Dr Lu’s project is titled ‘Next-generation neutrino experiments in nuStorm’ and will evaluate and optimise the nuSTORM neutrino physics capabilities for processes in and beyond the Standard Model. The student would spend time both at Warwick and at the RAL with the possibility of long-term visits to CERN and working alongside physicists in the CERN neutrino group.

The positions will start in Autumn 2023. Applications are now open, with a deadline of 2^nd February. Find out more.

The nominations for the Physics Postdoc Prize 2021 were numerous and of an exceptionally high quality this year and it was incredibly difficult to select a “best” paper. After much deliberation the two winners are as follows:

Rosalie Thompson (Cresswell)

Importance of Water in Maintaining Softwood Secondary Cell Wall Nanostructure

Rosalie Cresswell, Ray Dupree, Steven P. Brown, Caroline S. Pereira, Munir S. Skaf, Mathias Sorieul, Paul Dupree, and Stefan Hill

Biomacromolecules 2021, 22, 11, 4669–4680 https://doi.org/10.1021/acs.biomac.1c00937

Water is an integral part of wood; living wood can be deformed beyond its yield point without breaking whereas dried wood will fracture.

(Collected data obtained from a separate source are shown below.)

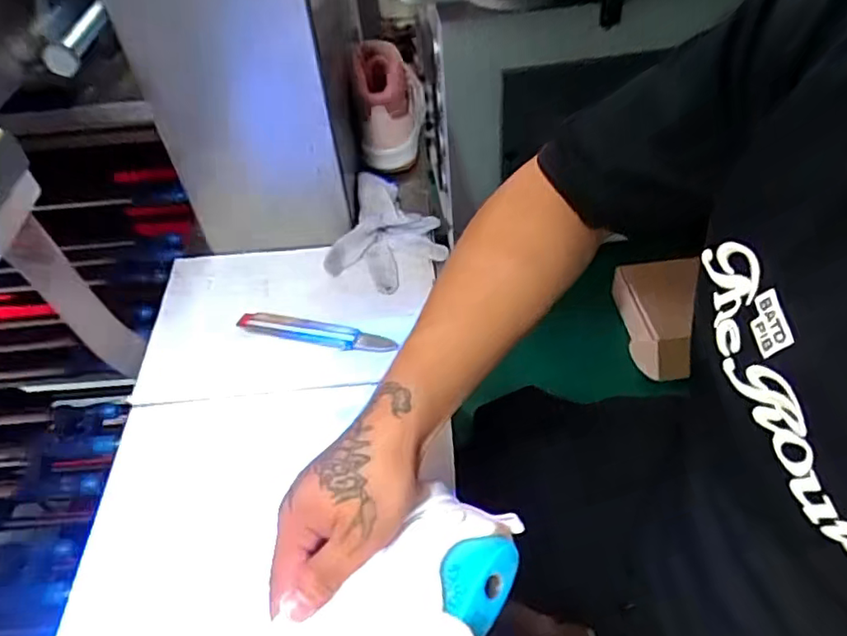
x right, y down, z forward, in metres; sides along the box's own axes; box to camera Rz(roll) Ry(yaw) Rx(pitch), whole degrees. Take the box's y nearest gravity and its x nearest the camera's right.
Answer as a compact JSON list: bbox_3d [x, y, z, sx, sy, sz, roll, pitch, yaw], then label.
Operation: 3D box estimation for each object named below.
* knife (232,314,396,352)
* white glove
[{"bbox_3d":[-0.108,0.016,0.600,0.166,0.009,0.028,8,50,11],"label":"knife"},{"bbox_3d":[-0.033,-0.103,0.687,0.122,0.029,0.170,10,50,12],"label":"white glove"}]

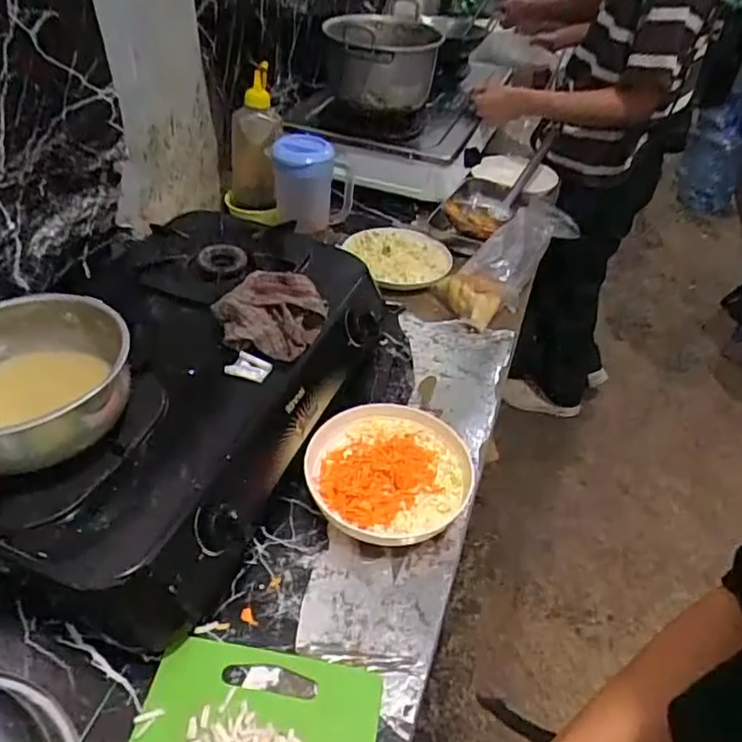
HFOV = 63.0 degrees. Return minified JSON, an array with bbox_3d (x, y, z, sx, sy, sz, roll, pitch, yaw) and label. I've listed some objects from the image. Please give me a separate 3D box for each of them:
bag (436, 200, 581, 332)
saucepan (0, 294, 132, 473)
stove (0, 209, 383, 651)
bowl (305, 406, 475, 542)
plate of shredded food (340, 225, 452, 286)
[{"bbox_3d":[0.229,-0.191,0.967,0.120,0.074,0.278,34,72,28],"label":"bag"},{"bbox_3d":[-0.318,0.018,0.559,0.185,0.095,0.175,4,41,-3],"label":"saucepan"},{"bbox_3d":[-0.227,-0.006,0.723,0.347,0.178,0.550,18,42,13],"label":"stove"},{"bbox_3d":[0.021,0.118,0.701,0.187,0.056,0.173,4,41,-3],"label":"bowl"},{"bbox_3d":[0.050,-0.198,1.015,0.156,0.036,0.171,4,41,-3],"label":"plate of shredded food"}]

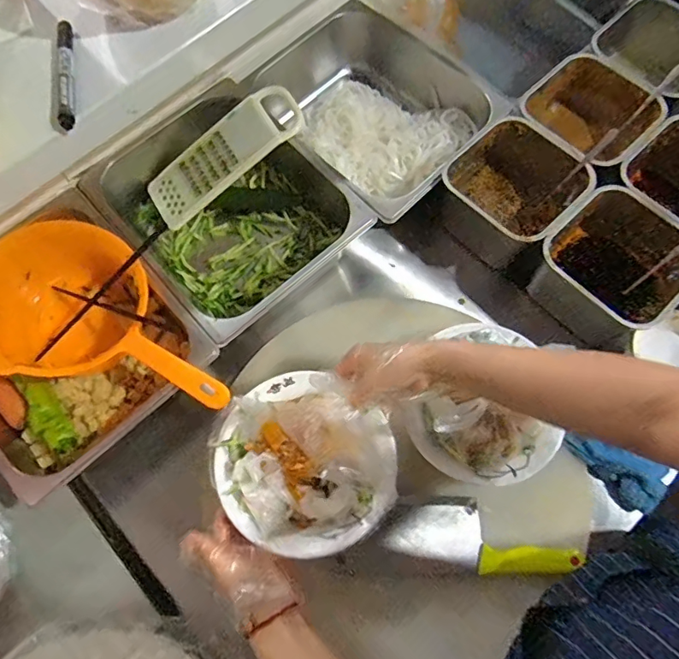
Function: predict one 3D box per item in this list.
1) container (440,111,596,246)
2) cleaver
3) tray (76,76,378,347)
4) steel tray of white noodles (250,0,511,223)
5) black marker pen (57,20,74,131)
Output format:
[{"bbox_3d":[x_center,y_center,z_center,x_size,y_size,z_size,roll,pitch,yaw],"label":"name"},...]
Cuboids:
[{"bbox_3d":[0.232,-0.186,0.681,0.164,0.107,0.160,43,77,15],"label":"container"},{"bbox_3d":[0.159,0.238,0.565,0.211,0.028,0.072,11,71,6],"label":"cleaver"},{"bbox_3d":[-0.155,-0.160,0.692,0.270,0.101,0.333,-41,74,-12],"label":"tray"},{"bbox_3d":[0.045,-0.319,0.745,0.267,0.099,0.336,-43,74,-12],"label":"steel tray of white noodles"},{"bbox_3d":[-0.288,-0.273,0.518,0.016,0.010,0.144,-11,70,-2],"label":"black marker pen"}]

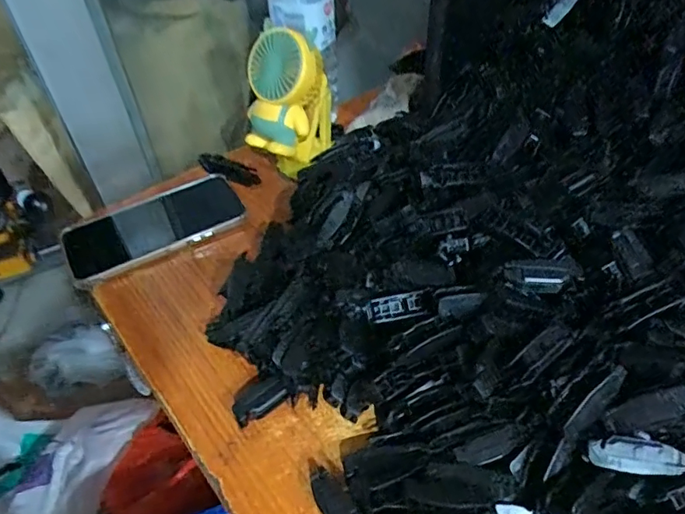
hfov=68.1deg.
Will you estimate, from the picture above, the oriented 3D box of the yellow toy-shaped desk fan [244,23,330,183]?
[{"bbox_3d":[-0.052,-0.143,0.495,0.070,0.143,0.091,5,46,8],"label":"yellow toy-shaped desk fan"}]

Rehydration of dried wood does not restore its properties yet, prior to this work, there was no molecular level picture of water’s role. Rosalie led this paper which uses state-of-the-art multidimensional NMR supported by MD modelling to determine the irreversible molecular changes that occur upon drying. It presents a model of a hydrated cellulose microfibril and the changes occurring during the drying and rehydration. The paper has been enthusiastically received with approaching 1000 article views since publication in late October.

Ingrid Pelisoli

A hot subdwarf–white dwarf super-Chandrasekhar candidate supernova Ia progenitor

Ingrid Pelisoli , P. Neunteufel, S. Geier, T. Kupfer, U. Heber, A. Irrgang, D. Schneider, A. Bastian, J. van Roestel, V. Schaffenroth and B. N. Barlow

Nature Astronomy, 5, 1052–1061 (2021) https://www.nature.com/articles/s41550-021-01413-0

Over twenty years ago, Type Ia thermonuclear supernovae were key to the discovery of the acceleration of the Universe, but their precise origin is a mystery. Ingrid led a paper published in Nature Astronomy presenting the discovery of a binary star whose 99-minute orbital period makes it an excellent candidate to host a thermonuclear supernova in the future. Ingrid and collaborators applied a combination of leading observational and theoretical techniques to map the future of this exciting system. With this detection, they constrained the supernova rate due to this particular type of binary, shedding light onto the origin of supernovae.